Die Zahlungsunfähigkeit ist gegeben, wenn der Schuldner seine (Geld) Schulden nicht begleichen kann. Dieser Zustand wird im Regelfall meist erst recht spät erkannt. Die drohende Zahlungsunfähigkeit ist aber eine Einschätzung der Zukunft und beruht damit automatisch auf unsicheren Annahmen. Die einzig sichere Größe ist die zu Beginn der Prognose vorhandene Liquidität. Die zu erwartenden Einzahlungen und Auszahlungen, die in einem Finanzplan niederzulegen sind (und dynamisch über die Zeit fortgeschrieben werden müssen), stellen aber eine Einschätzung der planenden Person dar und sind eben nicht sicher. Entsprechende Kommentare zum Insolvenzrecht gehen daher davon aus, dass die Zahlungsunfähigkeit mit einer Wahrscheinlichkeit von über 50 % gegeben sein muss, damit die Voraussetzungen des § 18 erfüllt sind.

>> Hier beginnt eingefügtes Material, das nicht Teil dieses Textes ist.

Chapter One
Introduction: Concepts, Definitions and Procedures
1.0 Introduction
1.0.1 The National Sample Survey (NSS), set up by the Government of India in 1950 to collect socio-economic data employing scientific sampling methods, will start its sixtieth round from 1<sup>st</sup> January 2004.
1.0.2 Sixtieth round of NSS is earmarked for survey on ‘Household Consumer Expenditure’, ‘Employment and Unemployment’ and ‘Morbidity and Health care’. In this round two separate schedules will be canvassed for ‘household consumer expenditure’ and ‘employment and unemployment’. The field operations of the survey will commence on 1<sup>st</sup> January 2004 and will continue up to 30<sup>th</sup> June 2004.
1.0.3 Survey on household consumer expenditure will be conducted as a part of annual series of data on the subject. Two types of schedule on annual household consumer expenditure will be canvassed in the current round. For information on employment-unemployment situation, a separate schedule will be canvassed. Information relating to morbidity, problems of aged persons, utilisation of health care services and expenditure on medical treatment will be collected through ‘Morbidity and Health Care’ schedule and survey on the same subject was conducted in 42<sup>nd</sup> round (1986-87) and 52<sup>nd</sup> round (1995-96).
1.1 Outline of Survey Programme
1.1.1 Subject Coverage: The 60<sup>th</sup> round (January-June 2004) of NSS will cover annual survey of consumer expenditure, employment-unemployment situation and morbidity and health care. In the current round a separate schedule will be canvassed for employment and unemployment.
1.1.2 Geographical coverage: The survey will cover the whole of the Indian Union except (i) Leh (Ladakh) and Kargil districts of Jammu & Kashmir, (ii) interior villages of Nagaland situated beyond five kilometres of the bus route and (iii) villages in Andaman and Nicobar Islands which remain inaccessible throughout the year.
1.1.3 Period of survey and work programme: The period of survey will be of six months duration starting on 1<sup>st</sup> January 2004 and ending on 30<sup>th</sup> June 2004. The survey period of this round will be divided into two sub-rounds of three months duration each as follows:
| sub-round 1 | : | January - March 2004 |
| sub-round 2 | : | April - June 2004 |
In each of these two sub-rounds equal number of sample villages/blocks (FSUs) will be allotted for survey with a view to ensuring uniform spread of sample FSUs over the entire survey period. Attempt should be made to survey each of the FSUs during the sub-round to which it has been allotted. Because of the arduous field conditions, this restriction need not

Wie ermittelt man nun aber die benötigten Daten und wie stellt man fest, ob die Wahrscheinlichkeit über 50% liegt?
Die Datenlage gerade bei kleineren Unternehmen ist oft mangels eines gut ausgebauten Controllingsystems eher dürftig. Bei sehr kleinen Unternehmen erfolgt die Steuerung meist nach der sogenannten BWA (Betriebswirtschaftliche Auswertung). Hier besteht insbesondere das Problem, dass diese häufig erst mit erheblicher Verspätung den Geschäftsführern zur Verfügung steht. Aufgrund der Weitergabe von Belegen, der entsprechend zeitversetzten Buchung und aller damit verbundenen sonstigen Verzögerungen, stehen die Daten nicht selten erst mit 6-8 Wochen Verspätung zur Verfügung.
Die in Teil 1 dieser Serie dargestellte Frist von 3 Wochen kann so natürlich nicht mehr eingehalten werden und auch zur Steuerung kommen die Daten damit zu spät. In Zeiten kritischer Liquidität muss der Geschäftsführer eines Kleinunternehmens also genau das tun, was große Unternehmen automatisiert mithilfe ihrer IT tun: Sie müssen täglich einen Finanzstatus erstellen! Das passt zu der alten Redensart “ein ordentlicher Kaufmann macht jeden Abend seine Kasse”. Hierzu reicht bereits eine einfache Excel-Tabelle, in der von links nach rechts die Wochen (im Ernstfall auch Tage) und in den Spalten die Ein- bzw. Auszahlungen dargestellt werden. Das könnte dann wie folgt aussehen:
Vorausschauende Liquiditätsplanung verschafft Handlungsmöglichkeit
Zunächst sollten die aktuell verfügbaren “FlüMi” (Flüssigen Mittel) ermittelt werden. Im engeren Sinne sind das die Salden der Bankkonten und der Kasse. Im weiteren Sinne zählen dazu alle Positionen die sich innerhalb von 3 Monaten zu Bargeld machen lassen (z. B. Festgelder mit 3-monatiger Kündigungsfrist, kurzfristig liquide Wertpapiere, etc.). Dem stehen als zweites die kurzfristig fälligen Verbindlichkeiten gegenüber. Lassen Sie sich dazu von der Buchhaltung die „Offenen Postenlisten“ (OPOS Kreditoren) geben. Somit haben Sie einen guten ersten (wenn auch noch groben) Überblick über die nahe Zukunft.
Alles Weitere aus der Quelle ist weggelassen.